Request - Write out the text of the entries from the start through the line containing "analytics tools, and backup providers.", leaving out the pictures.

***** Source information *****

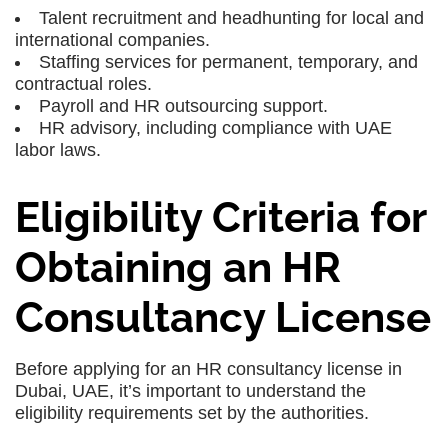
Talent recruitment and headhunting for local and
international companies.
Staffing services for permanent, temporary, and
contractual roles.
Payroll and HR outsourcing support.
HR advisory, including compliance with UAE
labor laws.
Eligibility Criteria for
Obtaining an HR
Consultancy License
Before applying for an HR consultancy license in
Dubai, UAE, it’s important to understand the
eligibility requirements set by the authorities.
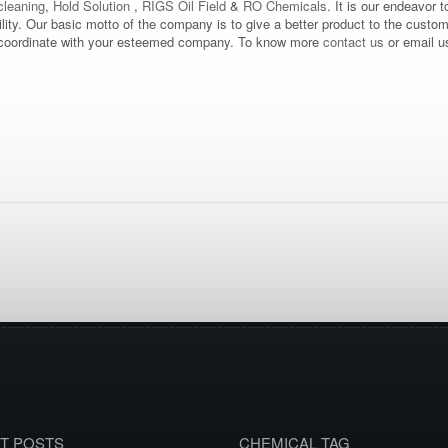
leaning
,
Hold Solution
,
RIGS Oil Field
&
RO Chemicals
. It is our endeavor t
bility. Our basic motto of the company is to give a better product to the custo
d to coordinate with your esteemed company. To know more
contact us
or email u
T POSTS
CHEMICAL TAG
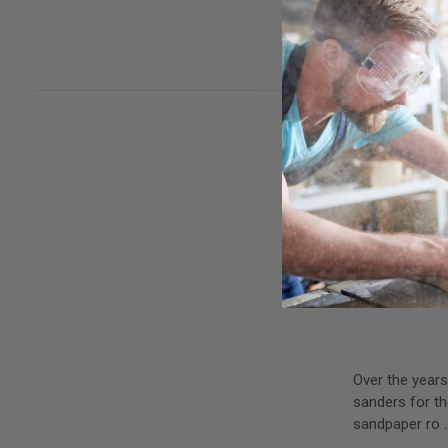
with hook and 
read more
Over the years
sanders for th
sandpaper ro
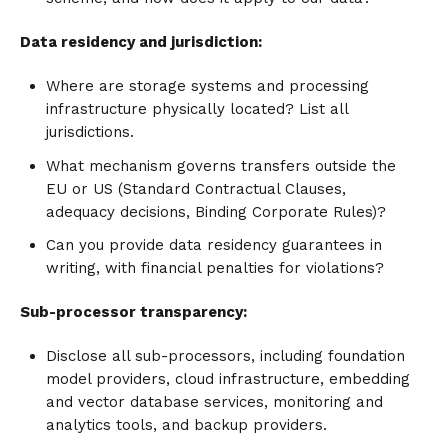
Data residency and jurisdiction:
Where are storage systems and processing
infrastructure physically located? List all
jurisdictions.
What mechanism governs transfers outside the
EU or US (Standard Contractual Clauses,
adequacy decisions, Binding Corporate Rules)?
Can you provide data residency guarantees in
writing, with financial penalties for violations?
Sub-processor transparency:
Disclose all sub-processors, including foundation
model providers, cloud infrastructure, embedding
and vector database services, monitoring and
analytics tools, and backup providers.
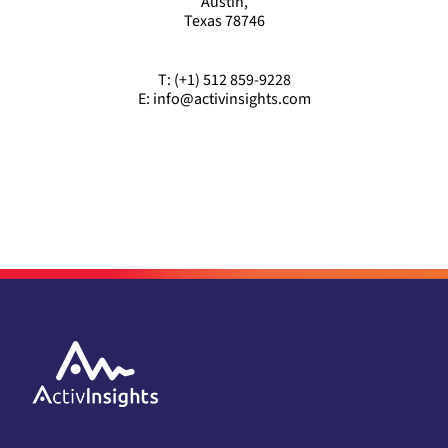
Austin,
Texas 78746
T: (+1) 512 859-9228
E: info@activinsights.com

*****

Solution for this exercise -
Talent recruitment and headhunting for local and
international companies.
Staffing services for permanent, temporary, and
contractual roles.
Payroll and HR outsourcing support.
HR advisory, including compliance with UAE
labor laws.
Eligibility Criteria for
Obtaining an HR
Consultancy License
Before applying for an HR consultancy license in
Dubai, UAE, it’s important to understand the
eligibility requirements set by the authorities.
leaning
,
Hold Solution
,
RIGS Oil Field
&
RO Chemicals
. It is our endeavor t
bility. Our basic motto of the company is to give a better product to the custo
d to coordinate with your esteemed company. To know more
contact us
or email u
T POSTS
CHEMICAL TAG
with hook and 
read more
Over the years
sanders for th
sandpaper ro
Data residency and jurisdiction:
Where are storage systems and processing
infrastructure physically located? List all
jurisdictions.
What mechanism governs transfers outside the
EU or US (Standard Contractual Clauses,
adequacy decisions, Binding Corporate Rules)?
Can you provide data residency guarantees in
writing, with financial penalties for violations?
Sub-processor transparency:
Disclose all sub-processors, including foundation
model providers, cloud infrastructure, embedding
and vector database services, monitoring and
analytics tools, and backup providers.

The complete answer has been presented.